Note: since many passwords may produce a ‘correct’ decryption (and there is no fixed flag format), we must enumerate all possibilities and manually filter the correct value.

Reading the rest of the decompiled source code, we notice that additional information from the environment is used to perform encryption/decryption (the UserName):

public static byte[] AES_Decrypt(byte[] bytesToBeDecrypted, byte[] passwordBytes)
{
    byte[] buffer = null;
    byte[] salt = Encoding.ASCII.GetBytes(Environment.UserName.ToLower().PadLeft(8, 'a'));
    using (MemoryStream stream = new MemoryStream())
    {
        using (RijndaelManaged managed = new RijndaelManaged())
        {
            managed.KeySize = 0x100;
            managed.BlockSize = 0x80;
            Rfc2898DeriveBytes bytes = new Rfc2898DeriveBytes(passwordBytes, salt, 0x3e8);
            managed.Key = bytes.GetBytes(managed.KeySize / 8);
            managed.IV = bytes.GetBytes(managed.BlockSize / 8);
            managed.Mode = CipherMode.CBC;
            using (CryptoStream stream2 = new CryptoStream(stream, managed.CreateDecryptor(),
                   CryptoStreamMode.Write))
            {
                stream2.Write(bytesToBeDecrypted, 0, bytesToBeDecrypted.Length);
                stream2.Close();
            }
            buffer = stream.ToArray();
        }
    }
    return buffer;
}

Since bruteforcing both the MachineName and UserName would be very time consuming, we look for clues for possible values for each within the packet capture.

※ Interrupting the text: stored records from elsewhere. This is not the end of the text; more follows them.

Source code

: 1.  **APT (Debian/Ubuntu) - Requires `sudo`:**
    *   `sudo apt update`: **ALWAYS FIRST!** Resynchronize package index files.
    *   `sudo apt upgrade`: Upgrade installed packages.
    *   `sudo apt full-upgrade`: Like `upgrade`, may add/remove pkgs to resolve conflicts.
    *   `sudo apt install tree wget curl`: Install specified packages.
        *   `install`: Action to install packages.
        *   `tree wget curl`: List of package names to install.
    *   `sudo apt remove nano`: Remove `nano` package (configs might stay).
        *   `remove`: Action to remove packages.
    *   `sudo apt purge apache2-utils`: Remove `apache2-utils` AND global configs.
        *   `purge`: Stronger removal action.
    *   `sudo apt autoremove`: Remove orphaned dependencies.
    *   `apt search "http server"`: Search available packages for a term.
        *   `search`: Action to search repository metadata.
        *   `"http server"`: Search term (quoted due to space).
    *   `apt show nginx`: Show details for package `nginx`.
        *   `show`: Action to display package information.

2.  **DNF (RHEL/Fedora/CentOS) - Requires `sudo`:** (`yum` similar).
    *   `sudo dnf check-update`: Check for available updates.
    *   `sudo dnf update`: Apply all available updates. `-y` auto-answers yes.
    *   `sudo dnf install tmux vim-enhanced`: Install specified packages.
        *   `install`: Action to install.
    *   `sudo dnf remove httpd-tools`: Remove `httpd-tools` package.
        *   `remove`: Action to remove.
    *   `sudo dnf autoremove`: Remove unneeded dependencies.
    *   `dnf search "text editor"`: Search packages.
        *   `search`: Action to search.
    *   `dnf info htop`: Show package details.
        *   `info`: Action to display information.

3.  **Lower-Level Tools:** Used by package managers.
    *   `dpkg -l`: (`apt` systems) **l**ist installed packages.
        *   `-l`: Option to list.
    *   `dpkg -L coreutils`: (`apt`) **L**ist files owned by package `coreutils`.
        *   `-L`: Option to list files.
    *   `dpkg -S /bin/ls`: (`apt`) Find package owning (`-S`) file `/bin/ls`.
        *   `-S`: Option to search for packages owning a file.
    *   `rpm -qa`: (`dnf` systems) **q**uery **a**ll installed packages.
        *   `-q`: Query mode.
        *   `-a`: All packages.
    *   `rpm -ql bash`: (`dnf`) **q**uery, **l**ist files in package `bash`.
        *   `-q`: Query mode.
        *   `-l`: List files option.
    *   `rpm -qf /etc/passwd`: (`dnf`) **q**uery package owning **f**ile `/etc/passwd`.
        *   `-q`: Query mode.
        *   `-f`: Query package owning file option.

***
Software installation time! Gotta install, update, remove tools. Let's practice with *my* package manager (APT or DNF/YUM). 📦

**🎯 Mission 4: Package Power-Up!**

After collecting some candidates and attempting decryption with various combinations of user name (herp) and (derp), and machine name (Computer15-PC) and (Computer06-PC) with no luck, we check to see what meta information has been embedded within the ‘KeyGen’ binary itself.

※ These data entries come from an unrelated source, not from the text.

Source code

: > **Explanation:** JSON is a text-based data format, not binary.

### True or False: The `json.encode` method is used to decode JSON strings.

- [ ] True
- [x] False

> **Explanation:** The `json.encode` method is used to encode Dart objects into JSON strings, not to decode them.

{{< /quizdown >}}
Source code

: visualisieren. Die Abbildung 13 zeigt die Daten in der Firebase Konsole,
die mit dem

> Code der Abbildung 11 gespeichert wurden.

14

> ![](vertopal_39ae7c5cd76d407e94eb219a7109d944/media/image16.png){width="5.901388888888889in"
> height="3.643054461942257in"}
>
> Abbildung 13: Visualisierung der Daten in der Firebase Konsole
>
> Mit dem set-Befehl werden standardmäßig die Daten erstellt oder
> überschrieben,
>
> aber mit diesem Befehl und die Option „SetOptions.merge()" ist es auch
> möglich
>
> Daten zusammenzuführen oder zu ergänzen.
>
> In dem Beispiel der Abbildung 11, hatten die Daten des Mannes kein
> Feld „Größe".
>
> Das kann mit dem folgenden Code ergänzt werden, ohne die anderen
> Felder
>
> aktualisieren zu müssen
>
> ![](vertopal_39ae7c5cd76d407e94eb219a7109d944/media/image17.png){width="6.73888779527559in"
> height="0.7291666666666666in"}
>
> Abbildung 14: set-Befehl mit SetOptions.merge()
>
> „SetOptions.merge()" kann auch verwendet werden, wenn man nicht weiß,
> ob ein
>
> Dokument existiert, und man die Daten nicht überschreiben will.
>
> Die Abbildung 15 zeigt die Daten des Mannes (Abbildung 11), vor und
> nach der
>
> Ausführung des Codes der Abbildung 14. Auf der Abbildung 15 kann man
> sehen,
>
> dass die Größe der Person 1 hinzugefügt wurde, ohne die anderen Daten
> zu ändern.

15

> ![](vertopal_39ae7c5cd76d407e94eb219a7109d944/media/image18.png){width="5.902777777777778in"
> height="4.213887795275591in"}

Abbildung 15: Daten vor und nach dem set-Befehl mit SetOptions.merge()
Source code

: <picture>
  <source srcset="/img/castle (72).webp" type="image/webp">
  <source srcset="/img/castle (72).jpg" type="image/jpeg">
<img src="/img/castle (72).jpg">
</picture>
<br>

Running the strings command reveals some build information: an absolute path containing a user name (Adham):

$ strings decrypted.bin
...
C:\Users\Adham\Documents\CTF\bruter\bruter\obj\x86\Release\bruter.pdb
...

Hard-coding this user name into our bruteforcer and letting it run for a while produces the following plausable decryption:

mono bruteforcer.exe
...
IWISHCTFSHADKEYGENS
Password: oziZZZZZZZO
...

…which just so happens to be the flag!